> **Task prompt**:
Determine how many lines in the entries below contain the string "reading". Give only that number.

> **Raw data**:
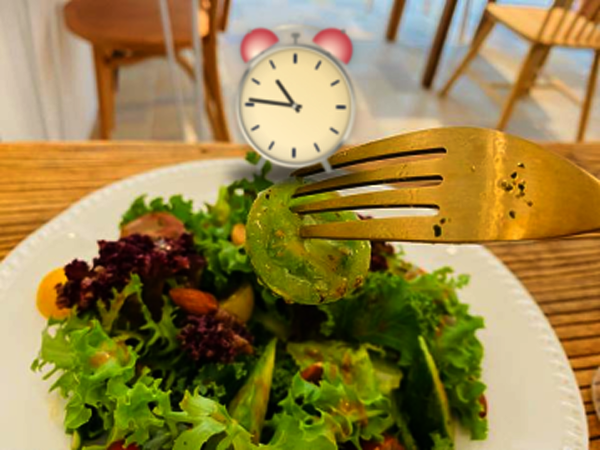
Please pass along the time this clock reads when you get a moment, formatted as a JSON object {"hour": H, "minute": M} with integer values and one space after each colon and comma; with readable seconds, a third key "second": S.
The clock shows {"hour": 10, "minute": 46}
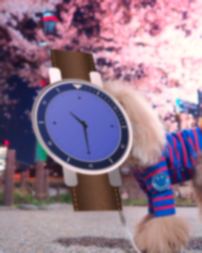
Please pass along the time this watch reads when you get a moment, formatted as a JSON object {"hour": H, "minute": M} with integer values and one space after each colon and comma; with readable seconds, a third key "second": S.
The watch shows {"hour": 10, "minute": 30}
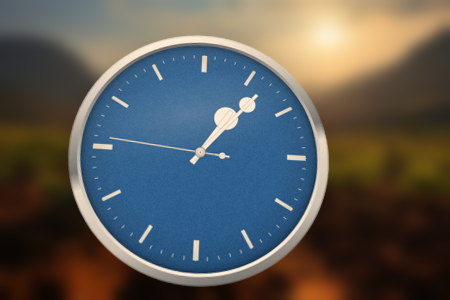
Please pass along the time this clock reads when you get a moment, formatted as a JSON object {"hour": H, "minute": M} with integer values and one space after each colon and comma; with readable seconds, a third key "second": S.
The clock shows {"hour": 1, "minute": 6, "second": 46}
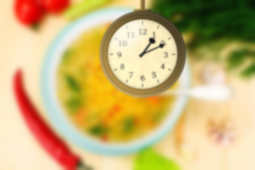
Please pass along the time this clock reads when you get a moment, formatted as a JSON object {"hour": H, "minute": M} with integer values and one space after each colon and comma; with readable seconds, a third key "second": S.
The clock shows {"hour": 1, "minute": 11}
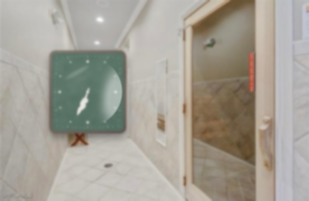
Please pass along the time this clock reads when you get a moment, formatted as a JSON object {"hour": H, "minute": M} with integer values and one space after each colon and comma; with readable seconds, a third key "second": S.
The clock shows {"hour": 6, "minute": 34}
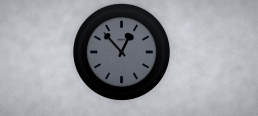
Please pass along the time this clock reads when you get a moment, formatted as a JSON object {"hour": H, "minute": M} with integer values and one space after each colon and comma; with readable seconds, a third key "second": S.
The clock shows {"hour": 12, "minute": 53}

==

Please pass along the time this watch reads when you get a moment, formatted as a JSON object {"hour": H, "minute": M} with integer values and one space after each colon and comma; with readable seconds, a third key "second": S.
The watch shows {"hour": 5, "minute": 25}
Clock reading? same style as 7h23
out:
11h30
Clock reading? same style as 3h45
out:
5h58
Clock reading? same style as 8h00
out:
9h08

> **Solution to this problem**:
3